Il tentativo di Electrolux è quello di tagliare i costi di produzione facendosi forte di una proposta presentata ancora alla metà di gennaio da un terzetto bipartisan costituito da Innocenzo Cipolletta, ex Direttore generale di Confindustria, Riccardo Illy, ex-governatore del Friuli, e Tiziano Treu, padre di una storica riforma del mercato del lavoro che permise tra l’altro l’avvio del lavoro interinali in Italia e forse in procinto di sedersi sulla poltrona dell’Inps lasciata libera da Mastrapasqua. L’idea è di creare delle zone economiche speciali con livelli salariali e di tassazione, oltre che condizioni di lavoro al ribasso rispetto al resto d’Italia. In cambio, il terzetto propone un po’ di welfare integrato pubblico-privato: qualche soldo per la sanità integrativa, buoni scuola e per la spesa, ticket per qualche trattoria a buon mercato, qualche aiuto per gli asili nido e per l’assistenza agli anziani. Anche nella nuova proposta la riduzione del costo del lavoro rimane un obiettivo centrale per l’azienda, ma al governo e ad ampia parte del mondo intellettuale occorrerebbe ricordare che dietro al costo del lavoro stanno le condizioni di riproduzione e finanche di democrazia di un paese. Non è un caso che là dove tale costo è più alto le condizioni di vita e di lavoro siano solitamente migliori.
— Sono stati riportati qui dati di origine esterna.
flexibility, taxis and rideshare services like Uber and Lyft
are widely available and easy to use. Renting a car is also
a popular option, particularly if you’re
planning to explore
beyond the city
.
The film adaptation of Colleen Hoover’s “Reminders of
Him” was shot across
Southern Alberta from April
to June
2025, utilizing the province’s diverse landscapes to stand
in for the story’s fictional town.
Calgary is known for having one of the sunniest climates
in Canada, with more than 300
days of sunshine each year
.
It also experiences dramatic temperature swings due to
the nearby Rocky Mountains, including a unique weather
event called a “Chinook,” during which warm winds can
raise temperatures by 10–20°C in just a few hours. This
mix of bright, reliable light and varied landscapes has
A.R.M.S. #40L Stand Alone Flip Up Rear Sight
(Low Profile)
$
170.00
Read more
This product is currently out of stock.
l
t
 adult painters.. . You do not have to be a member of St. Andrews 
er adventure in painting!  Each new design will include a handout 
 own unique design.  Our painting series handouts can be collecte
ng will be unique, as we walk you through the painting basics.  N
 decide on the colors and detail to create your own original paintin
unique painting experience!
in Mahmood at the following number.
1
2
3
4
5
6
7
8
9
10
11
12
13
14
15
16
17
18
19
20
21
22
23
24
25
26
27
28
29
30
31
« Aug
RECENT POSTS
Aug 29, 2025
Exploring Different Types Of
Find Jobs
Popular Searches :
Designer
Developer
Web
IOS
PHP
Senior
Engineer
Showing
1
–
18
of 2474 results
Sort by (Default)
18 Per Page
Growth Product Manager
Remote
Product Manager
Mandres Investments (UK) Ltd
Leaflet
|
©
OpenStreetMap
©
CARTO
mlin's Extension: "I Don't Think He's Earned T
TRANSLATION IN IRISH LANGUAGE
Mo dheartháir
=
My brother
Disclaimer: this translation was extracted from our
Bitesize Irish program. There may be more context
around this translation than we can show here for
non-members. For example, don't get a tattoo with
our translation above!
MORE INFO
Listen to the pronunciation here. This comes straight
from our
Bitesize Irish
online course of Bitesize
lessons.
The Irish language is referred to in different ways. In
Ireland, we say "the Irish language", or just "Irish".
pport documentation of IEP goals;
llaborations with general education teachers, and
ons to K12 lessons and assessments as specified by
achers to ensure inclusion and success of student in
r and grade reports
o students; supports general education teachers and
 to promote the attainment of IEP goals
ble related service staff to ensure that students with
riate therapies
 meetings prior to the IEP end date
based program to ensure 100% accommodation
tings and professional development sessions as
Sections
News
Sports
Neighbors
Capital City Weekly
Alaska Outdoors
Il sistema fiscale italiano è un meccanismo osceno che garantisce l’incremento continuo delle diseguaglianze di reddito. Il taglio del cuneo fiscale per Electrolux deve quindi essere recuperato stringendo i bulloni della finanza pubblica da qualche altra parte. Da questo punto di vista le battaglie parlamentari per la riforma del sistema elettorale o le proteste contro la trasformazione del Parlamento in un forno a microonde evidenziano, crediamo in modo abbastanza chiaro, l’insipienza della politica italiana. Alla dogana operaia di Susegana paiono avere ben altri problemi. E i lavoratori sono chiaramente intenzionati a rappresentare un problema che non può essere ignorato come tante altre volte è successo.